-- START OF Extract to read --

Skip to content

AWS Support: Bedrock Kimi K2 / K2.5 Service Regression

0

AWS Support: Bedrock Kimi K2 / K2.5 Service Regression

Date: 2026-04-23
Severity: High — model unusable for production workloads
AWS Service: Amazon Bedrock, us-east-1
Model IDs affected:

  • moonshotai.kimi-k2.5
  • moonshot.kimi-k2-thinking

Problem Description

Both moonshotai.kimi-k2.5 and moonshot.kimi-k2-thinking consistently return all-padding output (!!!!...) via the Bedrock Converse API in us-east-1, regardless of prompt content or inference parameters. The model exhausts its maxTokens budget on internal reasoning and emits no usable text — only the padding character ! repeated to fill the token limit.

Critically: the model was working correctly earlier on the same day. A successful job was recorded at approximately 09:53 UTC on 2026-04-23 (Bedrock-side outputTokens=566, valid JSON response). The regression appears to have occurred during the day.

-- END OF Extract to read --
-- START OF Given information --

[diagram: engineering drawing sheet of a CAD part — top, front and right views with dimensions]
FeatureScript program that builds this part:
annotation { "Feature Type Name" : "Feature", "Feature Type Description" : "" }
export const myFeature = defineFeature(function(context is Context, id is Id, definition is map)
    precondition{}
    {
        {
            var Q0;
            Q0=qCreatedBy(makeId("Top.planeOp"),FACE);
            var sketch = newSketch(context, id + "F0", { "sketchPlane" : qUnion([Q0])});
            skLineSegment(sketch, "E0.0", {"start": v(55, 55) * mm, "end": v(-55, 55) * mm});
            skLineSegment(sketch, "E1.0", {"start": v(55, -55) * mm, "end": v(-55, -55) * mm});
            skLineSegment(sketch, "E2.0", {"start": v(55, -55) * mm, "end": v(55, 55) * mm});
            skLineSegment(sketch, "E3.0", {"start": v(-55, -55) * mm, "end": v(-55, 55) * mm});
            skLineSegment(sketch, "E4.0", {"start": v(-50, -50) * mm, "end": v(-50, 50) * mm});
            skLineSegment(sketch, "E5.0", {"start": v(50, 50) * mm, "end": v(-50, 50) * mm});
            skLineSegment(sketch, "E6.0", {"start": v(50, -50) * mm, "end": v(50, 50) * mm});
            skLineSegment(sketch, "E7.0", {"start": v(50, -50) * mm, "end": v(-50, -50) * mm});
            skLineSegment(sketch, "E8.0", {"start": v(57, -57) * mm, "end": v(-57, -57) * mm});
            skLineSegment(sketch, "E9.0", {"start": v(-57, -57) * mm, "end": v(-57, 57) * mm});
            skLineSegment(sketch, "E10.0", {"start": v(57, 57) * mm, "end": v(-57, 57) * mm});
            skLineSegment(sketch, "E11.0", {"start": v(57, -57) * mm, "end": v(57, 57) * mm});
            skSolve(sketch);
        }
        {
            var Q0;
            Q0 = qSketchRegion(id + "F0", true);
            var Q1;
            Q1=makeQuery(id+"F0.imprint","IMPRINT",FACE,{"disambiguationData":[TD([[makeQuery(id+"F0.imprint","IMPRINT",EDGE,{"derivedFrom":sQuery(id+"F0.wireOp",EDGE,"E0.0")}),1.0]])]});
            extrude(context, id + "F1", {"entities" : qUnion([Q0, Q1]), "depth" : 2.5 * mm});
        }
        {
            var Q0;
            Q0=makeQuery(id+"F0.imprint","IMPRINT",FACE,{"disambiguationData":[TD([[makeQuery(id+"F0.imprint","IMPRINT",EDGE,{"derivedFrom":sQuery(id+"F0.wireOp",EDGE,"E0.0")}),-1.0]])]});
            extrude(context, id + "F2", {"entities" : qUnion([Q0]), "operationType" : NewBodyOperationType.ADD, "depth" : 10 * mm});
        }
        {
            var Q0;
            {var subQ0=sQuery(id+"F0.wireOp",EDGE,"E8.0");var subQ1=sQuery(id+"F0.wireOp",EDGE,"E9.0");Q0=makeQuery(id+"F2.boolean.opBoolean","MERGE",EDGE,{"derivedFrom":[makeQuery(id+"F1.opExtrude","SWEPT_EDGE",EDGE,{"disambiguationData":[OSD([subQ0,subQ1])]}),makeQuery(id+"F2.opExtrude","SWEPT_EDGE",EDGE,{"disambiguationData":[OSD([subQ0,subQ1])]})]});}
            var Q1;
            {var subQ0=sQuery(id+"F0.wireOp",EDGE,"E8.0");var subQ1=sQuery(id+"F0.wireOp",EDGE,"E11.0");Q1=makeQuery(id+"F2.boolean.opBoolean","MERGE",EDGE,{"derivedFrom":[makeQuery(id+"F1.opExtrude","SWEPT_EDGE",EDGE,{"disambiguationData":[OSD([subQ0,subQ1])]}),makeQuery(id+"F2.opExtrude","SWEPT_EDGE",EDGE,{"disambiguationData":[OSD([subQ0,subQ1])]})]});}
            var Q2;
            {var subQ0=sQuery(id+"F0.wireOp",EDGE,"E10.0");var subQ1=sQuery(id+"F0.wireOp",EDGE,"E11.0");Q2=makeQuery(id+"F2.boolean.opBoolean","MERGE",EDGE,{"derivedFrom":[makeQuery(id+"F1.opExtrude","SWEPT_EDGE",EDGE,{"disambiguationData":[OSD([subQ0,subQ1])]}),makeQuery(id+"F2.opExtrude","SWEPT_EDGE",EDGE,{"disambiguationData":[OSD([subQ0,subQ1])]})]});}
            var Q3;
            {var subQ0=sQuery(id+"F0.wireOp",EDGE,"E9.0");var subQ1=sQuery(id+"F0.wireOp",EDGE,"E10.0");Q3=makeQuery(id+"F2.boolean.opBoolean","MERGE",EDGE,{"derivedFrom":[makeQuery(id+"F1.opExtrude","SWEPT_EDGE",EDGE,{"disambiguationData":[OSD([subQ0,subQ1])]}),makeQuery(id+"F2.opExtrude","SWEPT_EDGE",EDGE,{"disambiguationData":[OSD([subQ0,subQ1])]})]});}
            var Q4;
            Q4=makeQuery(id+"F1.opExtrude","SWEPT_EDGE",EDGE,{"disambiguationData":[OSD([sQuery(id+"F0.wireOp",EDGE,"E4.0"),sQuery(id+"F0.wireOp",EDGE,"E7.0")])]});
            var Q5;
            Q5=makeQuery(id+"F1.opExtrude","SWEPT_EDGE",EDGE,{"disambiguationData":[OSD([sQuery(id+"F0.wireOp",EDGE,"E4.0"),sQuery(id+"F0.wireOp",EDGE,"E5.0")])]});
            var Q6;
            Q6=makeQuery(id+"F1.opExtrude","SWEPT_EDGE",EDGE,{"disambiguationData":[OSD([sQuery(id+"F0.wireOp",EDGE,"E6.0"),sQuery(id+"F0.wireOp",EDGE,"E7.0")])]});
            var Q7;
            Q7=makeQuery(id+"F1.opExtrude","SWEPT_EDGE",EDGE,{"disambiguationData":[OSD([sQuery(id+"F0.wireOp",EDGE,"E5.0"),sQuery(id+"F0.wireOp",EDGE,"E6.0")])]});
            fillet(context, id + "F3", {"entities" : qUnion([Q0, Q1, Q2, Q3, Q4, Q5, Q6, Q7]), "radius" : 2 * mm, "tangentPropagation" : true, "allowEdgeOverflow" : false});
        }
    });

-- END OF Given information --

**Given problem**
Duplicate the passage of the Bedrock service regression report starting with "Critically: the model" and going on through "during the day.".

**Task output**
Critically: the model was working correctly earlier on the same day. A successful job was recorded at approximately 09:53 UTC on 2026-04-23 (Bedrock-side outputTokens=566, valid JSON response). The regression appears to have occurred during the day.